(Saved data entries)
++++++++
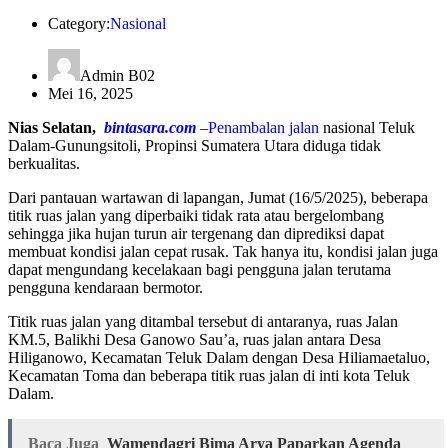
Category:
Nasional
Admin B02
Mei 16, 2025
Nias Selatan,
bintasara.com
–
Penambalan jalan
nasional Teluk
Dalam-Gunungsitoli, Propinsi Sumatera Utara diduga tidak
berkualitas.
Dari pantauan wartawan di lapangan, Jumat (16/5/2025), beberapa
titik ruas jalan yang diperbaiki tidak rata atau bergelombang
sehingga jika hujan turun air tergenang dan diprediksi dapat
membuat kondisi jalan cepat rusak. Tak hanya itu, kondisi jalan juga
dapat mengundang kecelakaan bagi pengguna jalan terutama
pengguna kendaraan bermotor.
Titik ruas jalan yang ditambal tersebut di antaranya, ruas Jalan
KM.5, Balikhi Desa Ganowo Sau’a, ruas jalan antara Desa
Hiliganowo, Kecamatan Teluk Dalam dengan Desa Hiliamaetaluo,
Kecamatan Toma dan beberapa titik ruas jalan di inti kota Teluk
Dalam.
Baca Juga
Wamendagri Bima Arya Paparkan Agenda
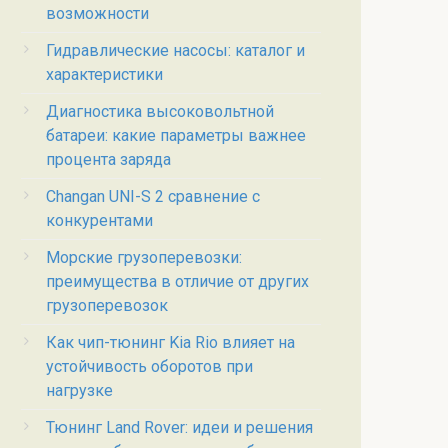
возможности
Гидравлические насосы: каталог и
характеристики
Диагностика высоковольтной
батареи: какие параметры важнее
процента заряда
Changan UNI-S 2 сравнение с
конкурентами
Морские грузоперевозки:
преимущества в отличие от других
грузоперевозок
Как чип-тюнинг Kia Rio влияет на
устойчивость оборотов при
нагрузке
Тюнинг Land Rover: идеи и решения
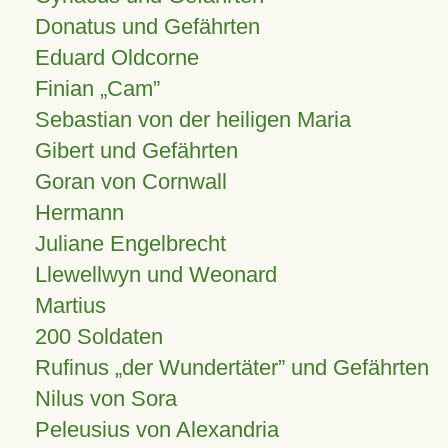
Donatus und Gefährten
Eduard Oldcorne
Finian
Cam
Sebastian von der heiligen Maria
Gibert und Gefährten
Goran von Cornwall
Hermann
Juliane Engelbrecht
Llewellwyn und Weonard
Martius
200 Soldaten
Rufinus „der Wundertäter” und Gefährten
Nilus von Sora
Peleusius von Alexandria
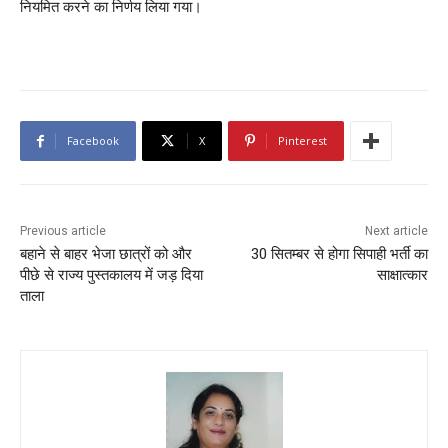
नियमित करने का निर्णय लिया गया।
Facebook
X
Pinterest
Previous article
Next article
बहाने से बाहर भेजा छात्रों को और
30 सितम्बर से होगा सिपाही भर्ती का
पीछे से राज्य पुस्तकालय में जड़ दिया
साक्षात्कार
ताला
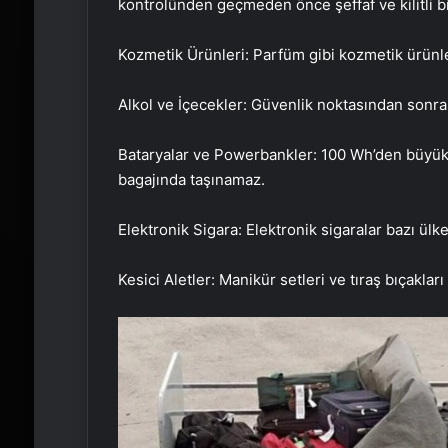
kontrolünden geçmeden önce şeffaf ve kilitli bi
Kozmetik Ürünleri: Parfüm gibi kozmetik ürünler, 
Alkol ve İçecekler: Güvenlik noktasından sonra 
Bataryalar ve Powerbankler: 100 Wh’den büyük 
bagajında taşınamaz.
Elektronik Sigara: Elektronik sigaralar bazı ülke
Kesici Aletler: Manikür setleri ve tıraş bıçakla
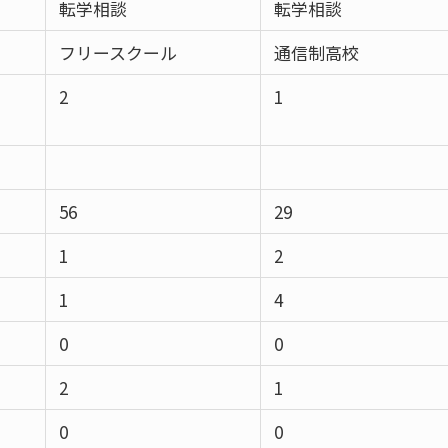
転学相談
転学相談
フリースクール
通信制高校
2
1
56
29
1
2
1
4
0
0
2
1
0
0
++++++++
TO-DO ITEM: How many of the lines above include the string "Teluk"? Answer with the number only.

ANSWER BOX: 3